It is commonly accepted that restrictive covenants contained in an employment contract will not be enforceable unless the employer can show that it has legitimate business interests requiring protection and that the covenant is shown to be no wider than is reasonably necessary for the protection of those interests.
Assuming both grounds are established, the court then must exercise its discretion as to whether or not to grant an injunction so as to enforce the terms of the clause.
In order to assess the reasonableness of the protection, the courts will look carefully at the wording of the clause both in terms of its scope and the length of the restriction being imposed and will review that within the context of the circumstances of the business which prevailed at the time that the covenant was entered into.
It has long been accepted that if the court considers that any particular covenant is too wide, the court is entitled to strike out any words which would render the covenant too wide and enforce what is left providing that the covenant would still makes sense. This is commonly known as “blue pencil” test.
However, in the recent case of Prophet Plc v Huggett [2014] EWHC 615 (Ch) Mr Justice Donaldson (as he now is) appears to have gone a stage further. The claimant was a supplier of software products to the fresh produce industry. The defendant was a sales manager who had handed in his notice in order to join a competitor. The claimant sought an injunction to prevent his from competing with the claimant in his new role.
At trial, the judge was presented with the “non-compete” covenant which the claimant wished to enforce but which the claimant explained would effectively be meaningless if it was enforced strictly as it had been drafted. The simple drafting error that had been made was that the clause was expressed to prevent the employee from
“being…engaged, employed, concerned or interested in connection with any products in, or on which he/she was involved whilst employed hereunder”.
Counsel for the claimant submitted that this clause was ineffective as drafted because there was no other company that manufactured exactly the same [software] products as the claimant’s company and if the clause was enforced as drafted it would not provide the protection that the claimant sought.
The judge was inclined to agree that this could not have been what the clause intended and therefore asked both counsel to submit an amendment which would reflect the meaning the parties intended it to have. The defendant’s counsel could not put forward an alternative version. The claimant’s counsel put forward a form of words which sought to prevent the employee “from being directly involved in the provision of business process computer software designed for the fresh produce industry”.
The judge was not prepared to adopt that set of words but stated that even though neither party had been prepared to put forward the suggestion that he had decided to adopt, he chose to interpret the covenant by adding the words “or similar thereto” at the end of the clause.
On that basis, and on the facts of the case, the judge proceeded to grant an injunction against the defendant in the form of the [now amended] restriction contained in the employment contract. Though apparently a minor amendment, the impact of the decision was significant. The defendant had already given up his employment as a sales manager for the claimant company.
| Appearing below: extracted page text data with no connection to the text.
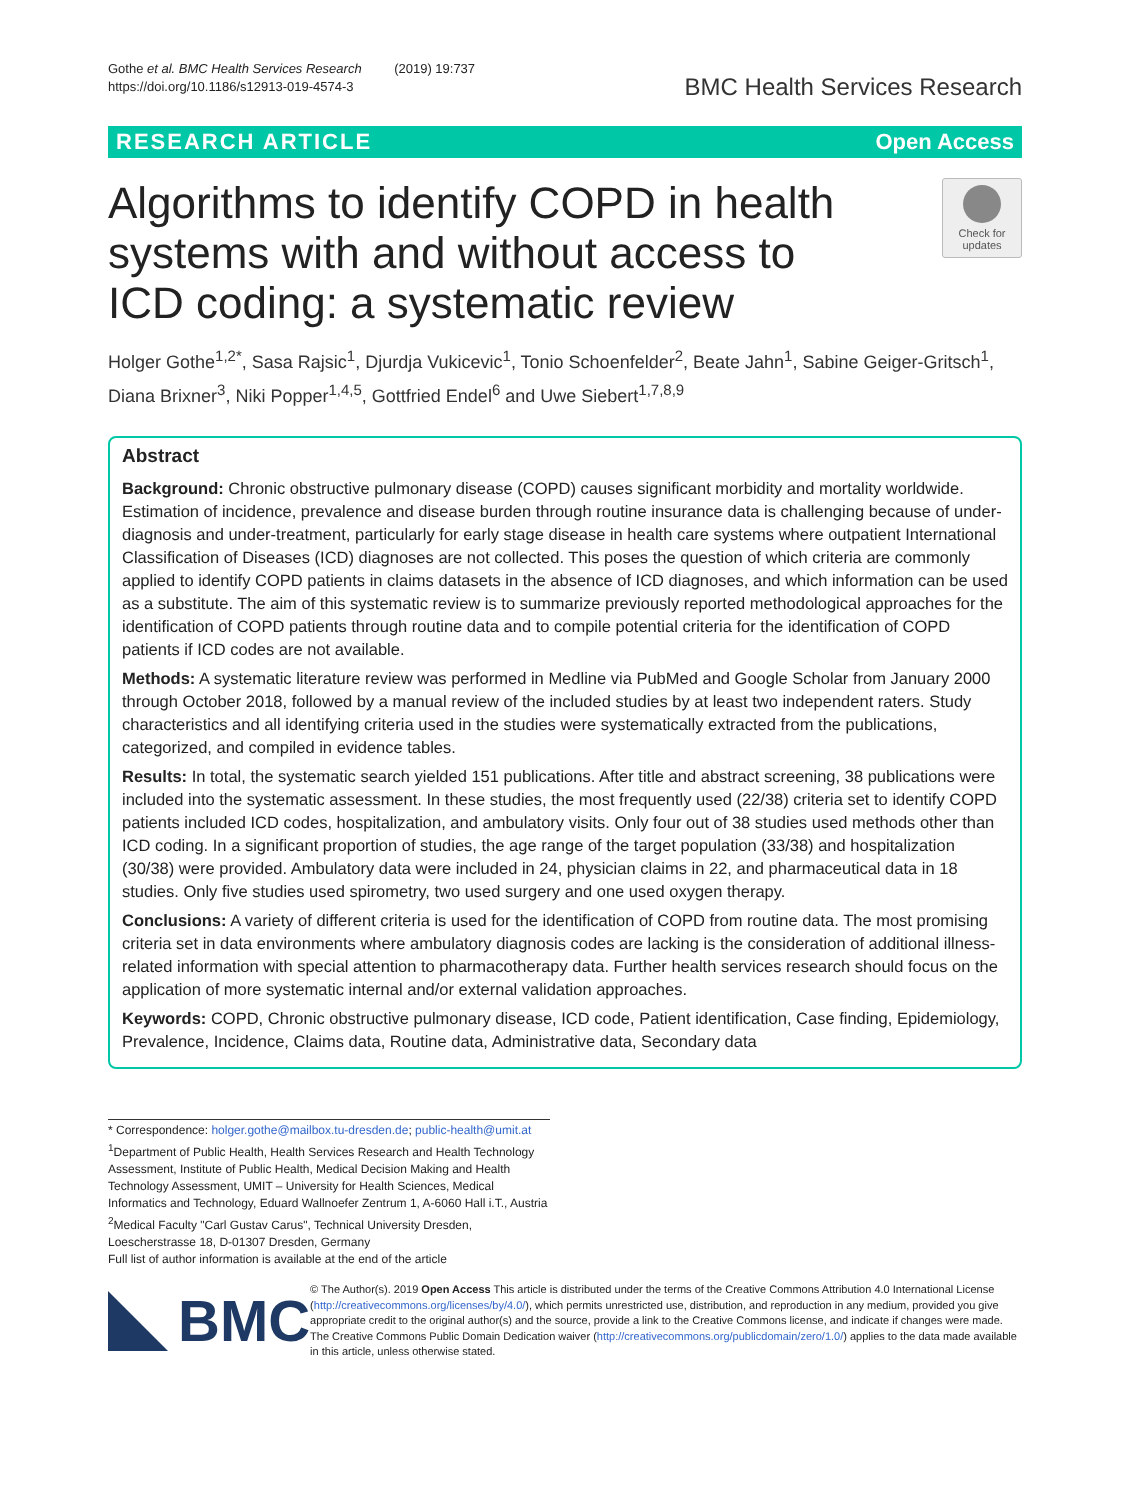Gothe et al. BMC Health Services Research (2019) 19:737
https://doi.org/10.1186/s12913-019-4574-3
BMC Health Services Research
RESEARCH ARTICLE Open Access
Algorithms to identify COPD in health systems with and without access to ICD coding: a systematic review
Check for updates
Holger Gothe<sup>1,2*</sup>, Sasa Rajsic<sup>1</sup>, Djurdja Vukicevic<sup>1</sup>, Tonio Schoenfelder<sup>2</sup>, Beate Jahn<sup>1</sup>, Sabine Geiger-Gritsch<sup>1</sup>, Diana Brixner<sup>3</sup>, Niki Popper<sup>1,4,5</sup>, Gottfried Endel<sup>6</sup> and Uwe Siebert<sup>1,7,8,9</sup>
Abstract
Background: Chronic obstructive pulmonary disease (COPD) causes significant morbidity and mortality worldwide. Estimation of incidence, prevalence and disease burden through routine insurance data is challenging because of under-diagnosis and under-treatment, particularly for early stage disease in health care systems where outpatient International Classification of Diseases (ICD) diagnoses are not collected. This poses the question of which criteria are commonly applied to identify COPD patients in claims datasets in the absence of ICD diagnoses, and which information can be used as a substitute. The aim of this systematic review is to summarize previously reported methodological approaches for the identification of COPD patients through routine data and to compile potential criteria for the identification of COPD patients if ICD codes are not available.
Methods: A systematic literature review was performed in Medline via PubMed and Google Scholar from January 2000 through October 2018, followed by a manual review of the included studies by at least two independent raters. Study characteristics and all identifying criteria used in the studies were systematically extracted from the publications, categorized, and compiled in evidence tables.
Results: In total, the systematic search yielded 151 publications. After title and abstract screening, 38 publications were included into the systematic assessment. In these studies, the most frequently used (22/38) criteria set to identify COPD patients included ICD codes, hospitalization, and ambulatory visits. Only four out of 38 studies used methods other than ICD coding. In a significant proportion of studies, the age range of the target population (33/38) and hospitalization (30/38) were provided. Ambulatory data were included in 24, physician claims in 22, and pharmaceutical data in 18 studies. Only five studies used spirometry, two used surgery and one used oxygen therapy.
Conclusions: A variety of different criteria is used for the identification of COPD from routine data. The most promising criteria set in data environments where ambulatory diagnosis codes are lacking is the consideration of additional illness-related information with special attention to pharmacotherapy data. Further health services research should focus on the application of more systematic internal and/or external validation approaches.
Keywords: COPD, Chronic obstructive pulmonary disease, ICD code, Patient identification, Case finding, Epidemiology, Prevalence, Incidence, Claims data, Routine data, Administrative data, Secondary data
* Correspondence: holger.gothe@mailbox.tu-dresden.de; public-health@umit.at
<sup>1</sup> Department of Public Health, Health Services Research and Health Technology Assessment, Institute of Public Health, Medical Decision Making and Health Technology Assessment, UMIT – University for Health Sciences, Medical Informatics and Technology, Eduard Wallnoefer Zentrum 1, A-6060 Hall i.T., Austria
<sup>2</sup> Medical Faculty "Carl Gustav Carus", Technical University Dresden, Loescherstrasse 18, D-01307 Dresden, Germany
Full list of author information is available at the end of the article
BMC
© The Author(s). 2019 Open Access This article is distributed under the terms of the Creative Commons Attribution 4.0 International License (http://creativecommons.org/licenses/by/4.0/), which permits unrestricted use, distribution, and reproduction in any medium, provided you give appropriate credit to the original author(s) and the source, provide a link to the Creative Commons license, and indicate if changes were made. The Creative Commons Public Domain Dedication waiver (http://creativecommons.org/publicdomain/zero/1.0/) applies to the data made available in this article, unless otherwise stated.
He had been released early in order that he could take up employment with his new employer as a sales person with particular experience in the fresh produce sector. The defendant had given evidence that if the injunction was granted he would not be able to take up the employment he had been offered and would find it virtually impossible to take up employment elsewhere whilst the injunction remained in place. On the strength of that evidence the granting of an injunction was likely to have a significant impact on the defendant.
No doubt the judge was influenced by the fact that he had regarded the rest of the defendant’s evidence as unreliable. Even so, the decision to extend the scope of the covenant when it was clear that it would have such an impact appears to be an interesting development of previous case law in this area.